Mrs. Golden and a small, but vocal, group of homeowners have repeatedly requested that a manned access structure be installed at the back (Wilson Road) gate. Because the middle gate would remain in place for the sole benefit of The Estates homeowners, they would have to assume the financial burden of building and operating the new structure. It is not reasonable to expect homeowners who do not live in The Estates to pay for an access structure on Wilson Road which they cannot use. In addition to construction costs, the additional cost of maintaining the new access structure would require a substantial increase in the Neighborhood Assessment paid by The Estates owners.
Should The Estates homeowners vote to remove the middle gate using the procedure outlined in existing deed restrictions, all owners in Park Lakes would be able to enter and exit through the Wilson Road gate. At the same time, a public discussion could be initiated amongst all Park Lakes homeowners regarding constructing of an access structure at the Wilson Road gate, with the operational costs borne by the entire community.

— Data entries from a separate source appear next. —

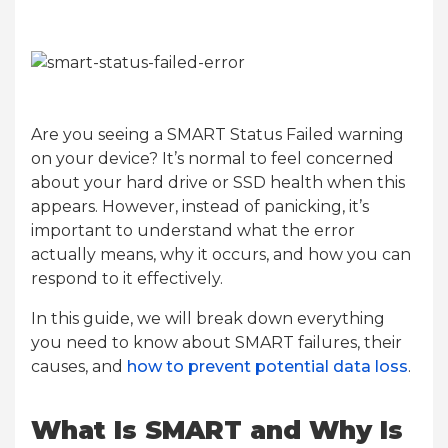
Are you seeing a SMART Status Failed warning
on your device? It’s normal to feel concerned
about your hard drive or SSD health when this
appears. However, instead of panicking, it’s
important to understand what the error
actually means, why it occurs, and how you can
respond to it effectively.
In this guide, we will break down everything
you need to know about SMART failures, their
causes, and
how to prevent potential data loss
.
What Is SMART and Why Is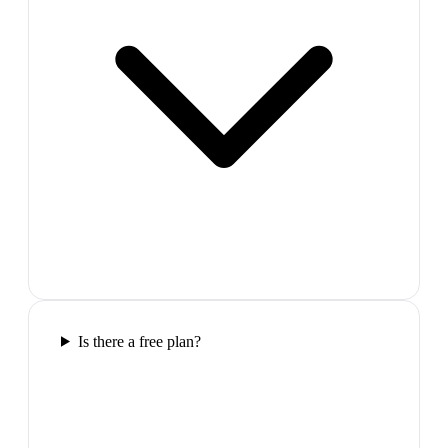
Is there a free plan?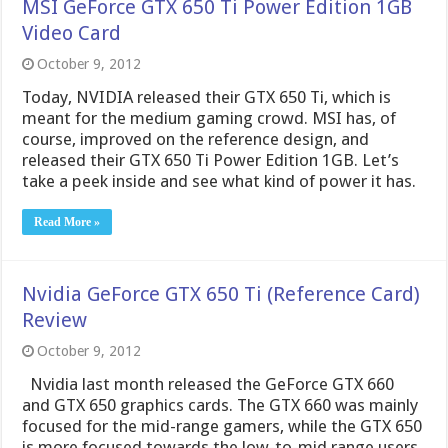
Read More »
Nvidia GeForce GTX 650 Ti (Reference Card)
Review
October 9, 2012
Nvidia last month released the GeForce GTX 660
and GTX 650 graphics cards. The GTX 660 was mainly
focused for the mid-range gamers, while the GTX 650
is more focused towards the low-to-mid range users
on a budget. Today, Nvidia is releasing their latest
budget mid-range graphics card for …
Read More »
ASUS GTX 560 Ti 2GB DirectCUII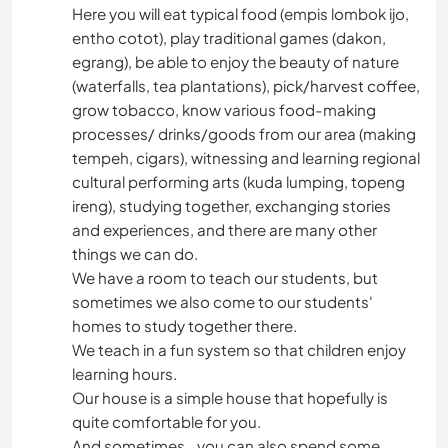
Here you will eat typical food (empis lombok ijo,
entho cotot), play traditional games (dakon,
egrang), be able to enjoy the beauty of nature
(waterfalls, tea plantations), pick/harvest coffee,
grow tobacco, know various food-making
processes/ drinks/goods from our area (making
tempeh, cigars), witnessing and learning regional
cultural performing arts (kuda lumping, topeng
ireng), studying together, exchanging stories
and experiences, and there are many other
things we can do.
We have a room to teach our students, but
sometimes we also come to our students'
homes to study together there.
We teach in a fun system so that children enjoy
learning hours.
Our house is a simple house that hopefully is
quite comfortable for you.
And sometimes...you can also spend some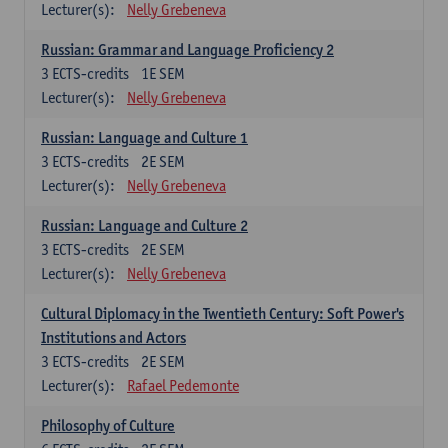
Lecturer(s):
Nelly Grebeneva
Russian: Grammar and Language Proficiency 2
3
ECTS-credits
1E SEM
Lecturer(s):
Nelly Grebeneva
Russian: Language and Culture 1
3
ECTS-credits
2E SEM
Lecturer(s):
Nelly Grebeneva
Russian: Language and Culture 2
3
ECTS-credits
2E SEM
Lecturer(s):
Nelly Grebeneva
Cultural Diplomacy in the Twentieth Century: Soft Power's
Institutions and Actors
3
ECTS-credits
2E SEM
Lecturer(s):
Rafael Pedemonte
Philosophy of Culture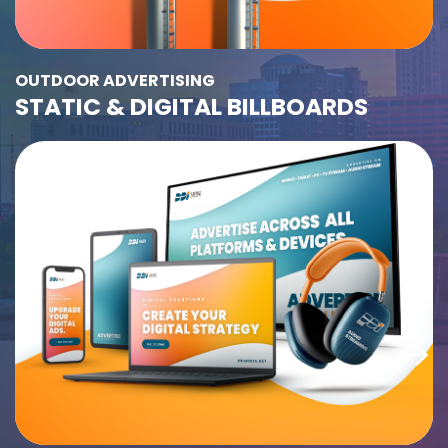
OUTDOOR ADVERTISING
STATIC & DIGITAL BILLBOARDS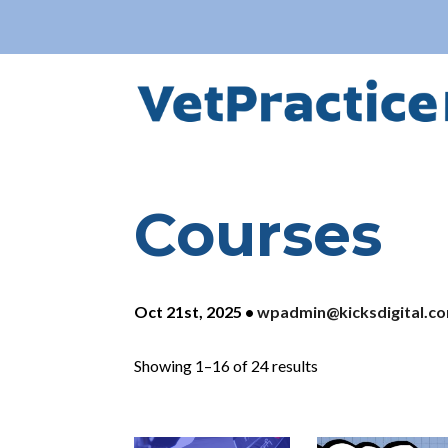
Courses
Oct 21st, 2025
•
wpadmin@kicksdigital.c
Showing 1–16 of 24 results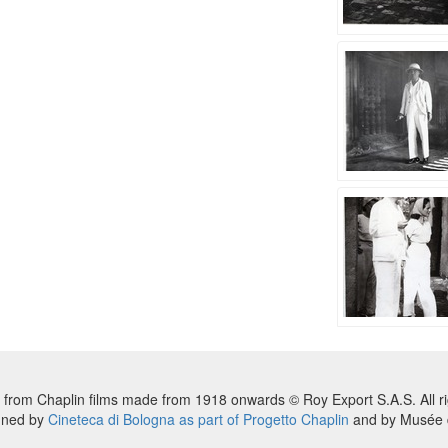
 from Chaplin films made from 1918 onwards © Roy Export S.A.S. All ri
nned by
Cineteca di Bologna as part of Progetto Chaplin
and by Musée d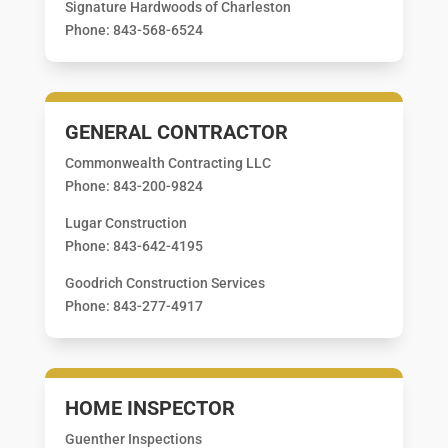
Signature Hardwoods of Charleston
Phone: 843-568-6524
GENERAL CONTRACTOR
Commonwealth Contracting LLC
Phone: 843-200-9824
Lugar Construction
Phone: 843-642-4195
Goodrich Construction Services
Phone: 843-277-4917
HOME INSPECTOR
Guenther Inspections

There was a prior attempt by a group of homeowners in The Estates to amend existing deed restrictions and remove the middle gate. Although these homeowners canvassed The Estates – walking every street and knocking on doors – homeowners in The Estates did not support removing the middle gate. The PLPOA board of directors again reiterates that that it cannot make decisions based on how homeowners thought the community would be developed; nor can it act based on what homeowners believed the original developer promised in the past.
The Park Lakes Property Owners Association (PLPOA) is not aware of any attempt by Mrs. Golden or others to obtain a vote by The Estates homeowners for the purpose of removing the middle gate. Nor is the board aware of any attempt – should the middle gate remain in place – to ascertain the willingness of The Estates homeowners to bear the cost of constructing and manning a Wilson Road access structure. The PLPOA board welcomes Mrs. Golden – or any other homeowner – to involve all their neighbors in the conversation to determine how to best move forward. The PLPOA board cannot unilaterally make this decision for homeowners in The Estates.

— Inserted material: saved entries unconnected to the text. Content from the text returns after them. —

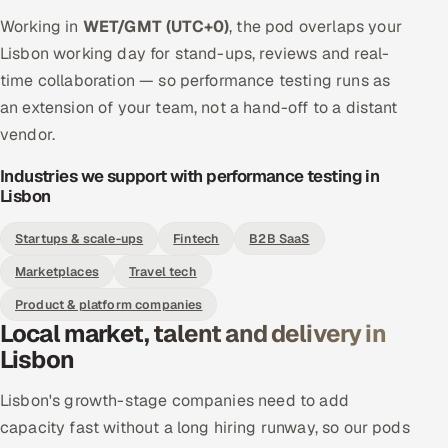
Working in
WET/GMT (UTC+0)
, the pod overlaps your
Lisbon working day for stand-ups, reviews and real-
time collaboration — so performance testing runs as
an extension of your team, not a hand-off to a distant
vendor.
Industries we support with performance testing in
Lisbon
Startups & scale-ups
Fintech
B2B SaaS
Marketplaces
Travel tech
Product & platform companies
Local market, talent and delivery in
Lisbon
Lisbon's growth-stage companies need to add
capacity fast without a long hiring runway, so our pods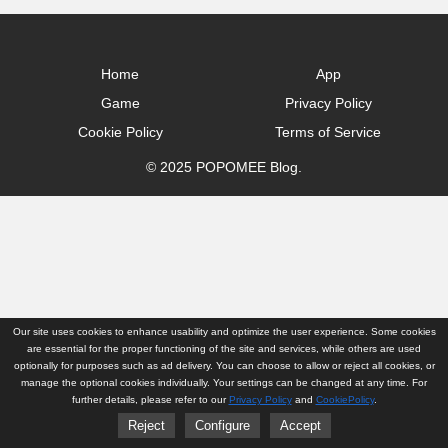
Home
App
Game
Privacy Policy
Cookie Policy
Terms of Service
© 2025 POPOMEE Blog.
Our site uses cookies to enhance usability and optimize the user experience. Some cookies
are essential for the proper functioning of the site and services, while others are used
optionally for purposes such as ad delivery. You can choose to allow or reject all cookies, or
manage the optional cookies individually. Your settings can be changed at any time. For
further details, please refer to our
Privacy Policy
and
CookiePolicy
.
Reject
Configure
Accept
Home
App
Game
Privacy Policy
Cookie Policy
Terms of Service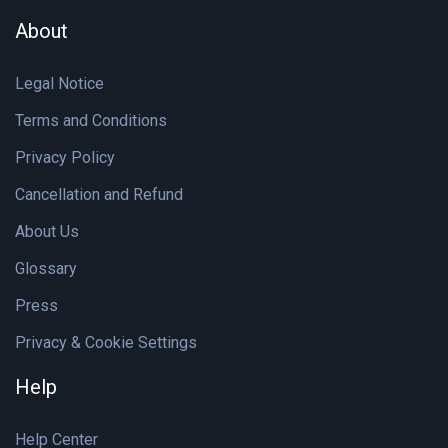
About
Legal Notice
Terms and Conditions
Privacy Policy
Cancellation and Refund
About Us
Glossary
Press
Privacy & Cookie Settings
Help
Help Center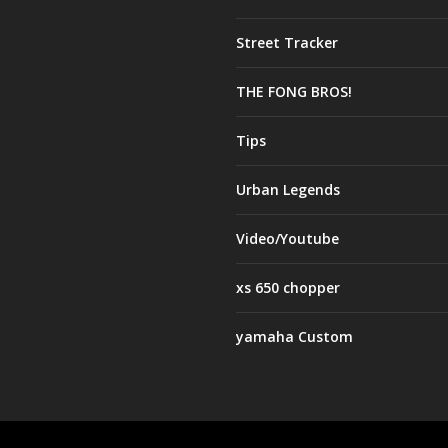
Street Tracker
THE FONG BROS!
Tips
Urban Legends
Video/Youtube
xs 650 chopper
yamaha Custom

Ms. Golden’s statement that she waited “eight years until the community was 75-percent built out” cannot be confirmed as any development-related issues, including the alleged promise of a Wilson Road access structure, are completely separate and independent from the PLPOA and its current board of directors. Nor can the PLPOA board of directors respond to Ms. Golden’s statement that she “built in this community…for added safety” as Harris County Real Property Records indicate that she did not obtain an ownership interest in her property (which appears to have been purchased in 2010 by James Golden who is described in the deed as “a Single man”), until 2021.”